As far as cries for help, though, Benny can do better than a hooligan hair cut. He interrupts their news broadcast by playing them the video of that murder he did.
This is actually where the movie gets a little more interesting. The whole thing is pretty effective, but “Can you believe what the teens are up to?” paranoia is old hat and easy to laugh off. I found it a much more shocking twist when Benny’s father gave Benny’s crying mother (Angela Winkler, THE LOST HONOUR OF KATHARINA BLUM, THE TIN DRUM, SUSPIRIA 2018) a nonchalant monologue about how they might be charged with neglect if they turned in Benny and it would ruin their lives so maybe instead they should help him cover it up.
So the last act of the movie is about mother and son taking a vacation to Egypt together while dad, off screen, chops the body into small enough pieces to flush down the toilet! Benny takes a bunch of video at the beach and tourist destinations and also records Mom on the toilet. But other than that last one they start seeming more like a loving mother and son… until mom occasionally remembers what’s going on, breaks down crying, and Benny doesn’t understand what the big deal is. Still, it makes you wonder how different things might have turned out if they’d spent quality time together like this from the beginning.
ANSWER: Not much different! THE TOXIC AVENGER still would’ve ruined him!
Okay, the truth is I’m not sure Haneke blames THE TOXIC AVENGER, TANGO & CASH and DARKMAN for society’s problems. The war criminals and racist thugs on the news in the background haven’t necessarily seen Toxie. Benny’s father has the living room absolutely crammed full of framed art prints and stuff, and he didn’t turn out so hot either.
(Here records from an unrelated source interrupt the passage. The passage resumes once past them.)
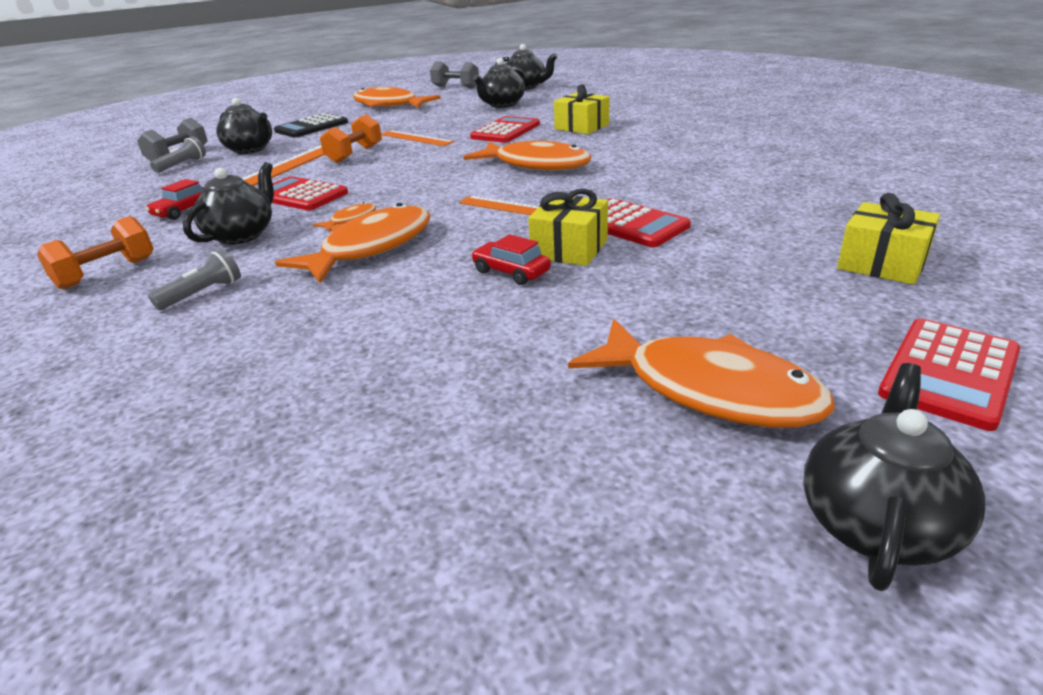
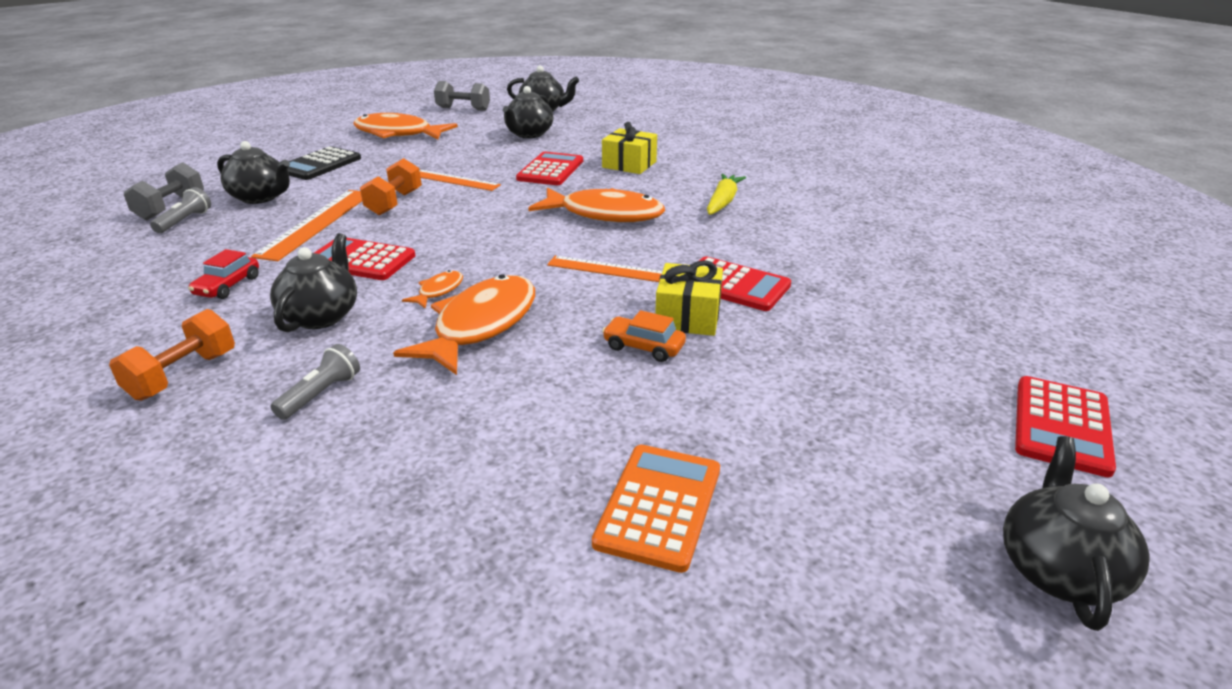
camera: 15 degrees left, 0 degrees up
red car [471,234,551,285] -> orange car [602,310,686,362]
orange fish [568,319,835,427] -> none
yellow gift [837,193,940,285] -> none
none -> orange calculator [592,445,720,573]
none -> yellow carrot [707,174,746,215]

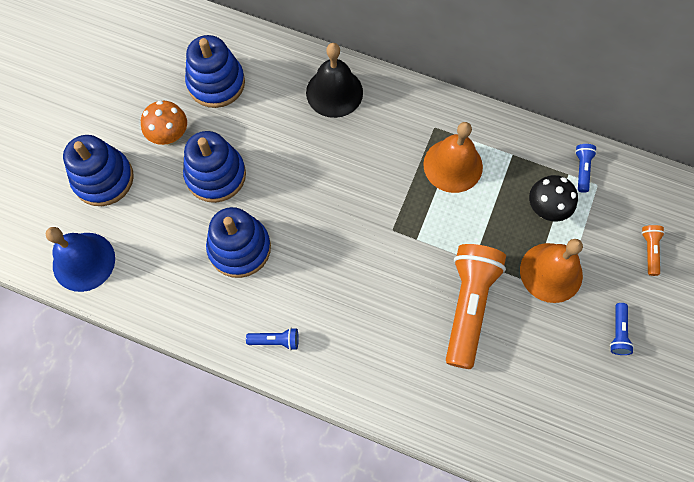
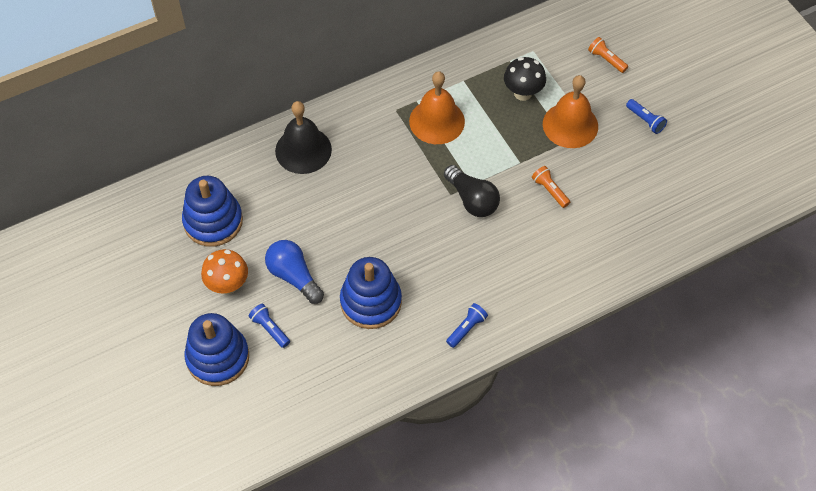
camera: 50 degrees left, 10 degrees down
blue bell [46,227,115,292] -> none
blue stacking toy [183,131,246,203] -> blue light bulb [265,240,324,304]
orange flashlight [446,244,506,369] -> orange flashlight [532,166,570,208], size x0.43
blue flashlight [575,144,597,193] -> blue flashlight moved to [249,304,290,348]
none -> black light bulb [444,165,500,217]

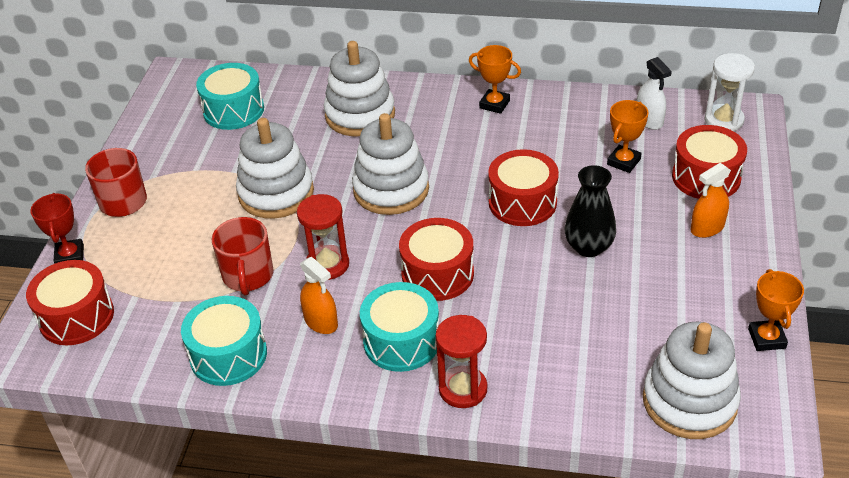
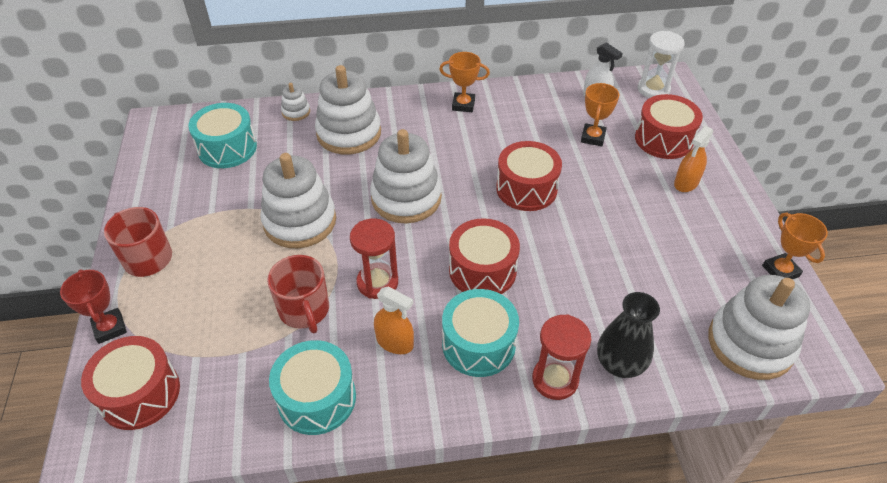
camera: 20 degrees left, 5 degrees up
black vase [564,165,616,257] -> black vase moved to [597,292,660,378]
none -> white stacking toy [281,83,310,121]

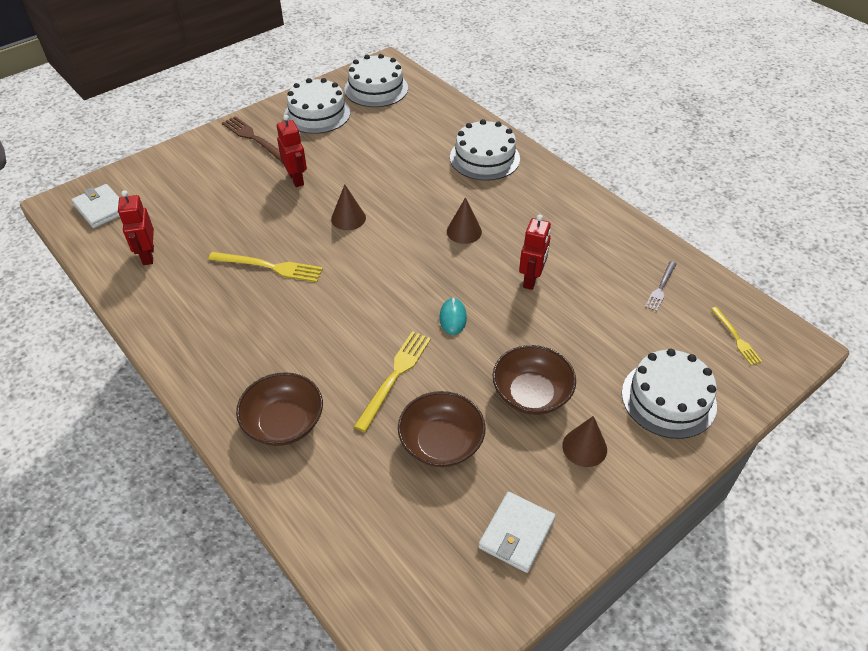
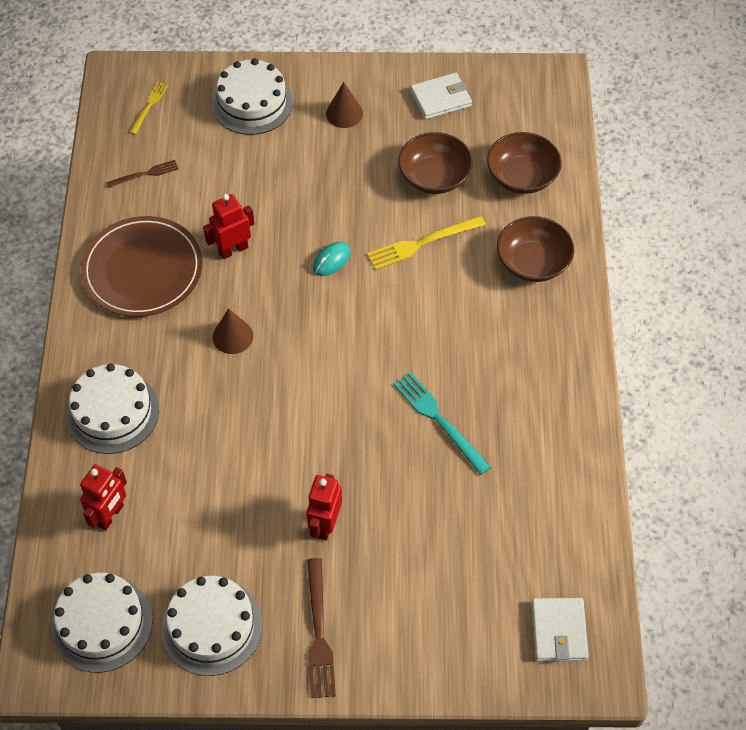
camera: 140 degrees left, 10 degrees up
red robot [118,190,154,265] -> red robot moved to [80,464,127,531]
yellow fork [208,252,323,282] -> turquoise fork [394,372,491,475]
brown cone [331,185,366,230] -> none
brown bowl [493,345,576,415] -> brown bowl moved to [487,132,562,194]
grey fork [645,261,676,311] -> brown fork [106,160,179,188]
none -> brown plate [81,216,203,317]

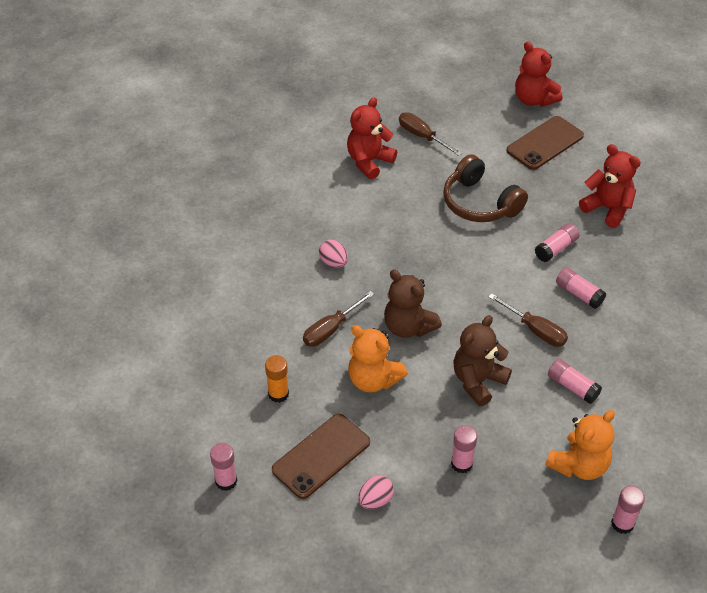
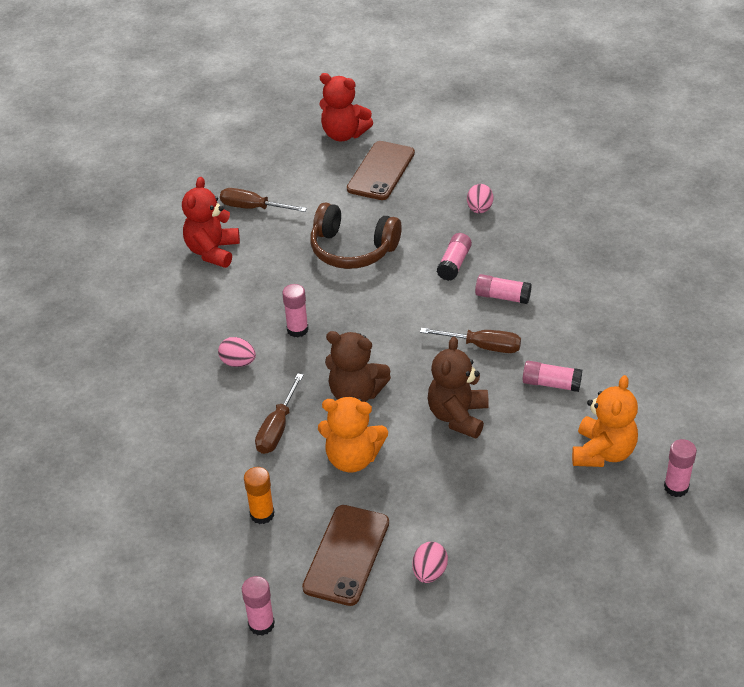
camera: 25 degrees left, 5 degrees down
pink glue stick [451,425,477,474] -> pink glue stick moved to [282,284,309,337]
red teddy bear [579,144,641,228] -> pink egg [467,184,494,213]

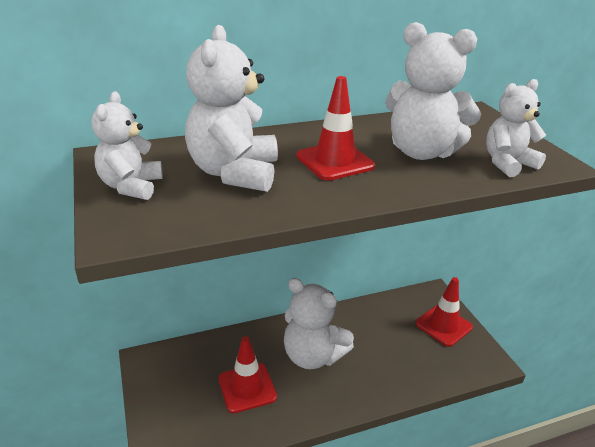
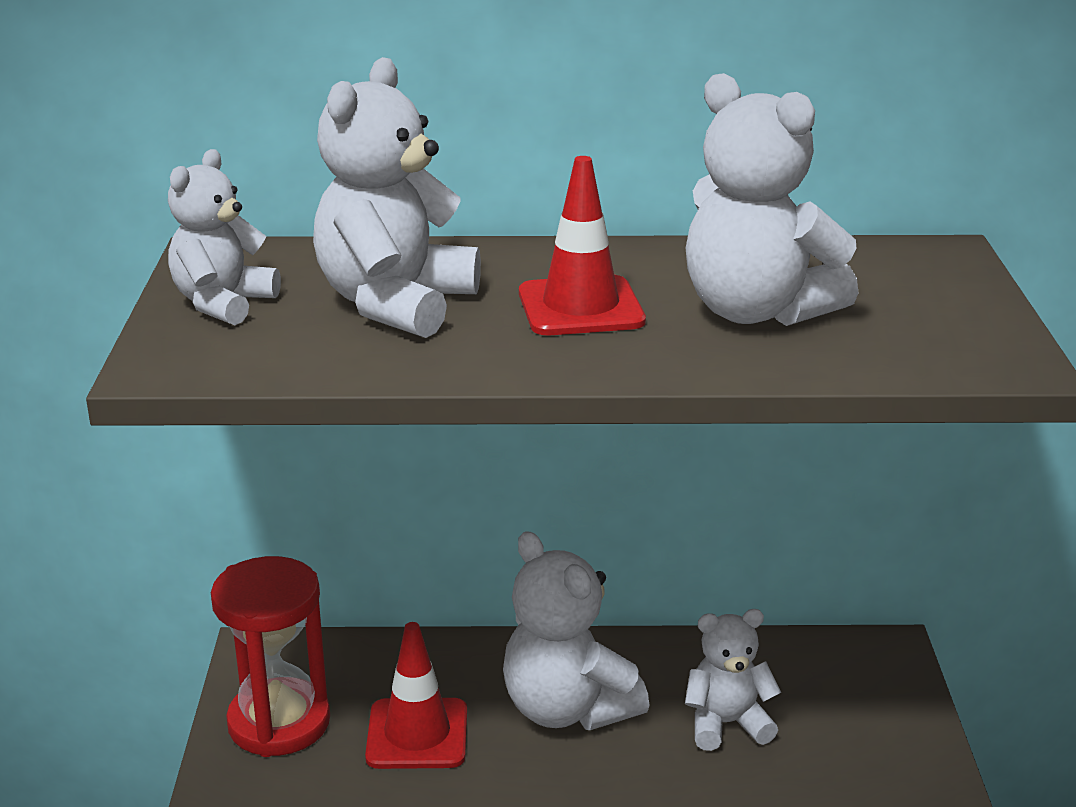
camera: 20 degrees right, 5 degrees down
red traffic cone [415,277,473,347] -> none
white teddy bear [486,79,546,177] -> white teddy bear moved to [685,609,781,751]
none -> red hourglass [211,556,330,757]

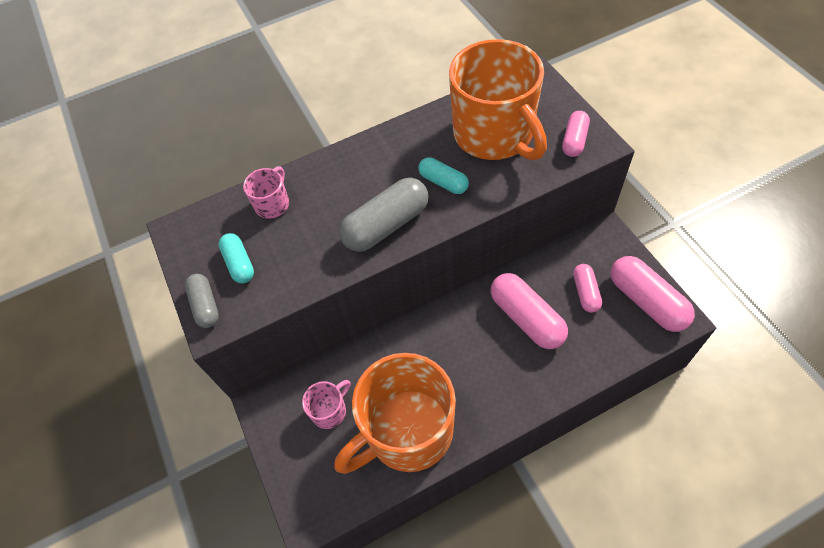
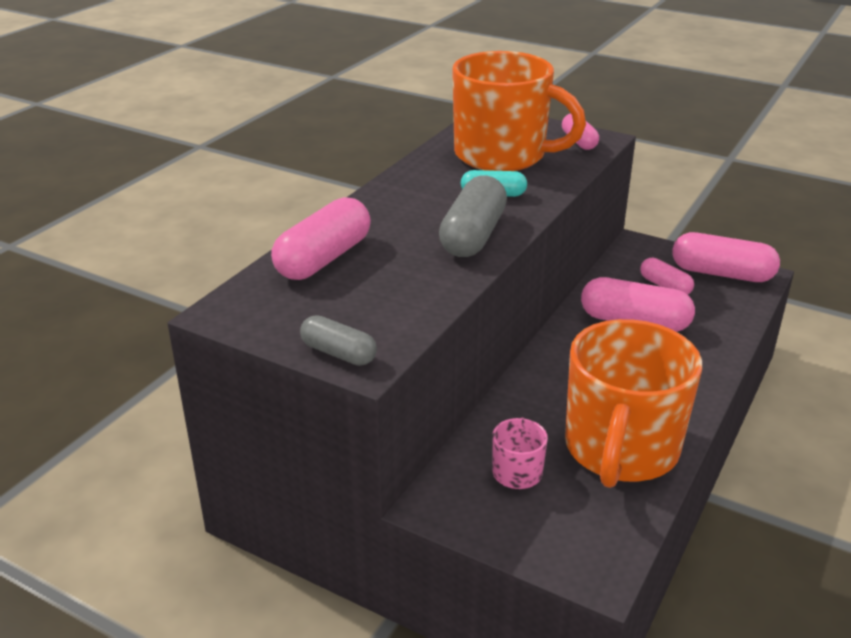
camera: 40 degrees left, 25 degrees down
turquoise capsule [219,233,254,283] -> none
pink mug [243,166,289,219] -> pink capsule [271,197,371,280]

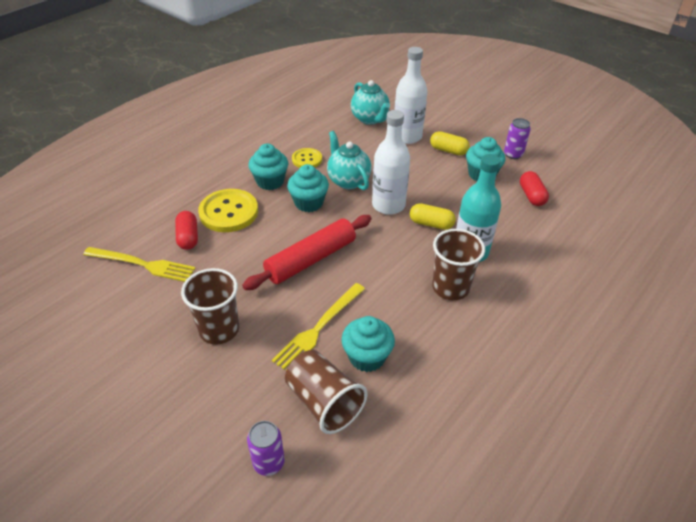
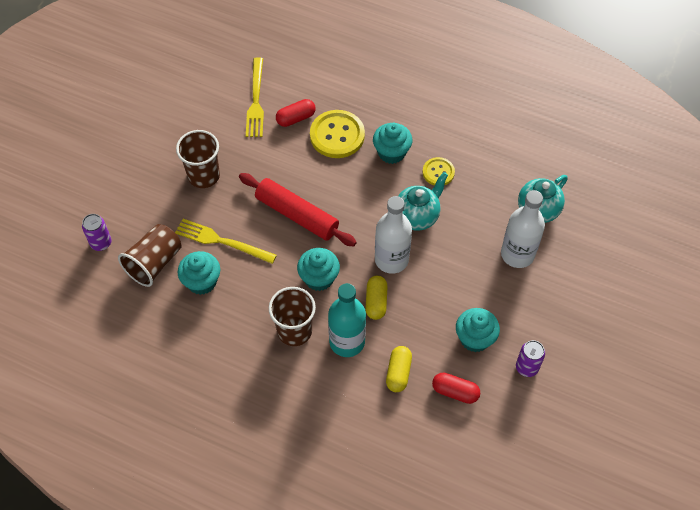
camera: 75 degrees right, 15 degrees up
turquoise cupcake [287,164,329,212] -> turquoise cupcake moved to [297,248,340,291]
yellow capsule [430,131,470,156] -> yellow capsule moved to [386,346,412,392]
red capsule [520,171,549,206] -> red capsule turned 45 degrees clockwise [432,372,480,404]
The heart of the matter seems to be that Benny wanted to kill to see what it felt like, and then wasn’t sure what it felt like. When he confesses to the police and they ask why he decided to come to them now, he says “Because.” When it comes down to it, BENNY’S VIDEO may be more of a nihilistic shrug than a moral scolding. Which is not a huge improvement, but maybe an improvement? This isn’t a bad movie. It’s as creepy and upsetting as it intends to be. I liked THE TOXIC AVENGER better though.
p.s. I wrote in my notes “D.C. Follies!?” I can’t remember in which scene this short-lived show starring Fred Willard and foam puppet caricatures of various politicians and celebrities was playing on a TV, but it made me laugh to see it.